§ **Problem to work on**:
Look through the data below and, wherever a line carries the word "policy", please copy that line.

Records provided START

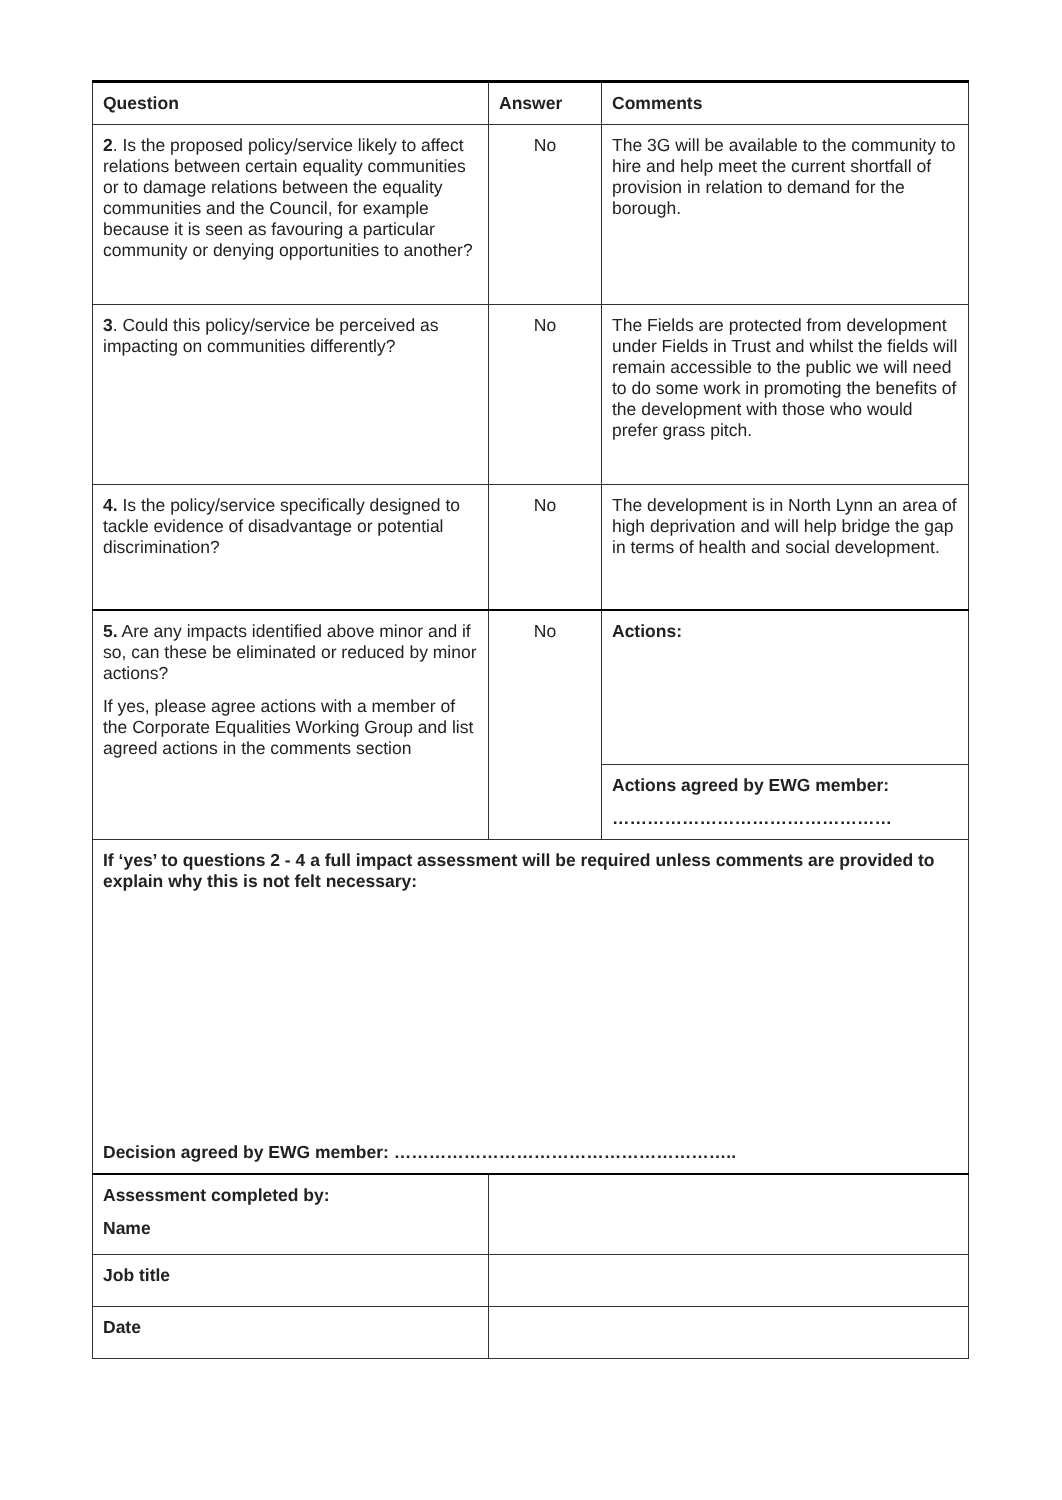| Question | Answer | Comments |
| --- | --- | --- |
| 2 . Is the proposed policy/service likely to affect relations between certain equality communities or to damage relations between the equality communities and the Council, for example because it is seen as favouring a particular community or denying opportunities to another? | No | The 3G will be available to the community to hire and help meet the current shortfall of provision in relation to demand for the borough. |
| 3 . Could this policy/service be perceived as impacting on communities differently? | No | The Fields are protected from development under Fields in Trust and whilst the fields will remain accessible to the public we will need to do some work in promoting the benefits of the development with those who would prefer grass pitch. |
| 4. Is the policy/service specifically designed to tackle evidence of disadvantage or potential discrimination? | No | The development is in North Lynn an area of high deprivation and will help bridge the gap in terms of health and social development. |
| 5. Are any impacts identified above minor and if so, can these be eliminated or reduced by minor actions? If yes, please agree actions with a member of the Corporate Equalities Working Group and list agreed actions in the comments section | No | Actions: |
| | | Actions agreed by EWG member: ………………………………………… |
| If ‘yes’ to questions 2 - 4 a full impact assessment will be required unless comments are provided to explain why this is not felt necessary: Decision agreed by EWG member: ………………………………………………….. | | |
| Assessment completed by: Name | | |
| Job title | | |
| Date | | |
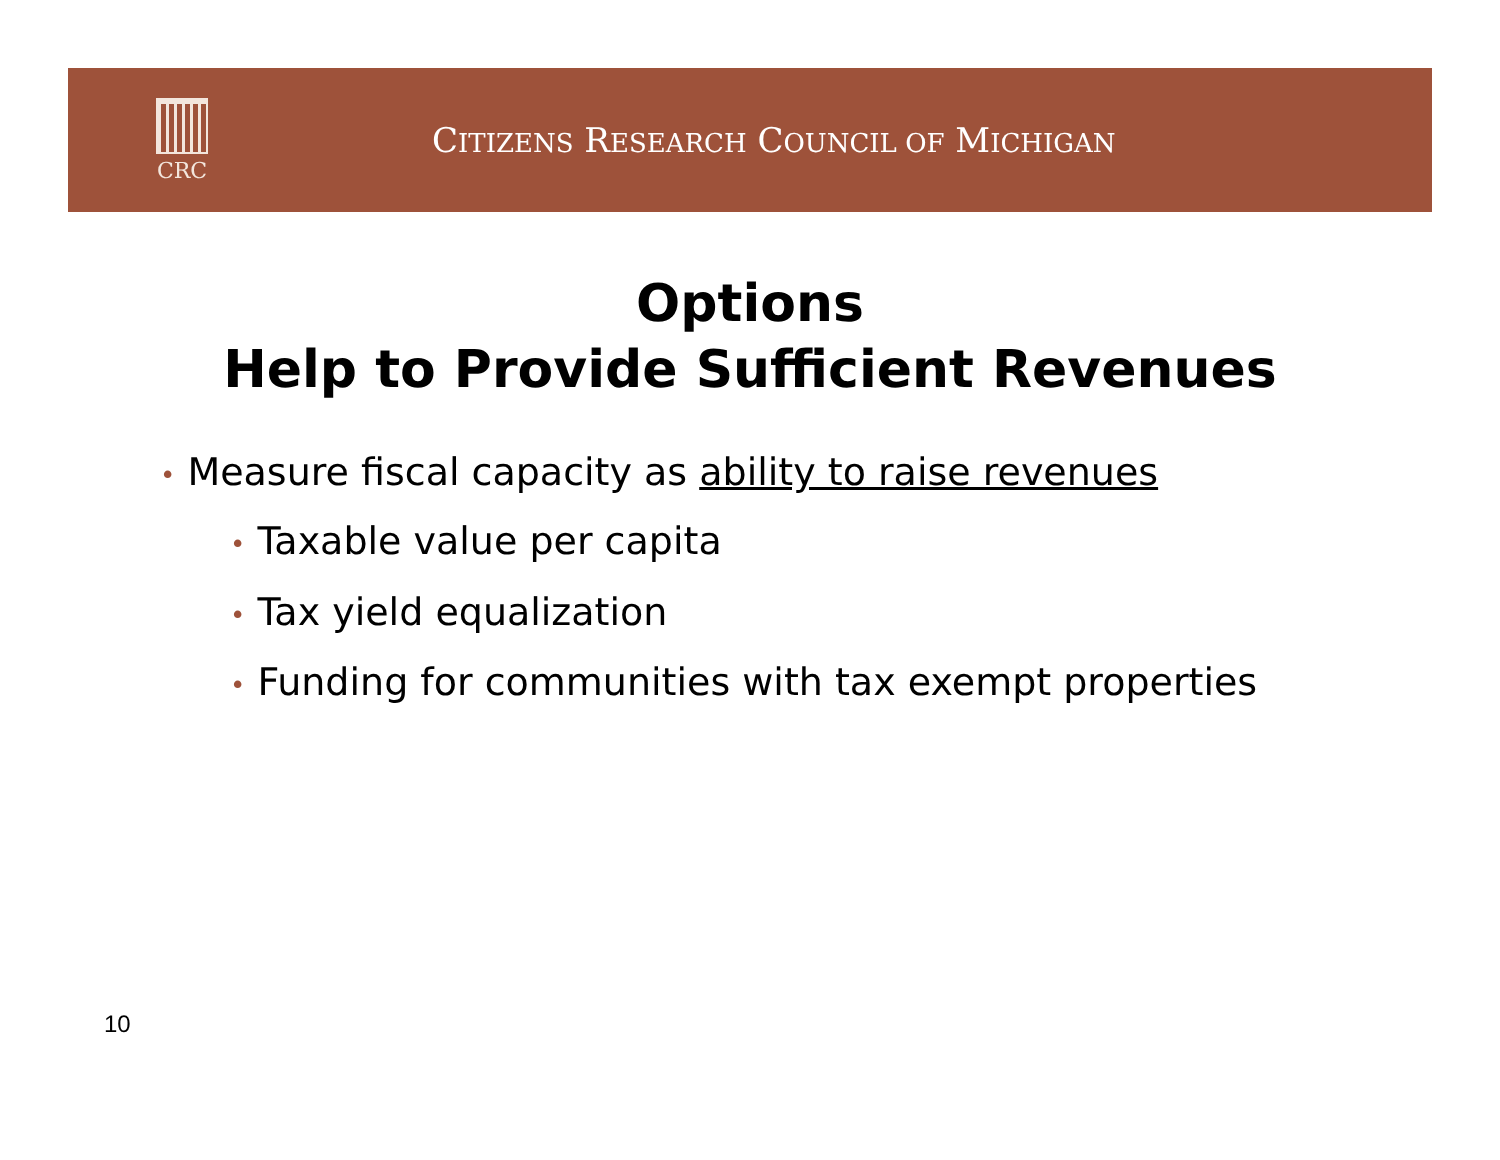CRC
CITIZENS RESEARCH COUNCIL OF MICHIGAN
Options
Help to Provide Sufficient Revenues
• Measure fiscal capacity as ability to raise revenues
• Taxable value per capita
• Tax yield equalization
• Funding for communities with tax exempt properties
10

Records provided END

§ **Task output**:
| 2 . Is the proposed policy/service likely to affect relations between certain equality communities or to damage relations between the equality communities and the Council, for example because it is seen as favouring a particular community or denying opportunities to another? | No | The 3G will be available to the community to hire and help meet the current shortfall of provision in relation to demand for the borough. |
| 3 . Could this policy/service be perceived as impacting on communities differently? | No | The Fields are protected from development under Fields in Trust and whilst the fields will remain accessible to the public we will need to do some work in promoting the benefits of the development with those who would prefer grass pitch. |
| 4. Is the policy/service specifically designed to tackle evidence of disadvantage or potential discrimination? | No | The development is in North Lynn an area of high deprivation and will help bridge the gap in terms of health and social development. |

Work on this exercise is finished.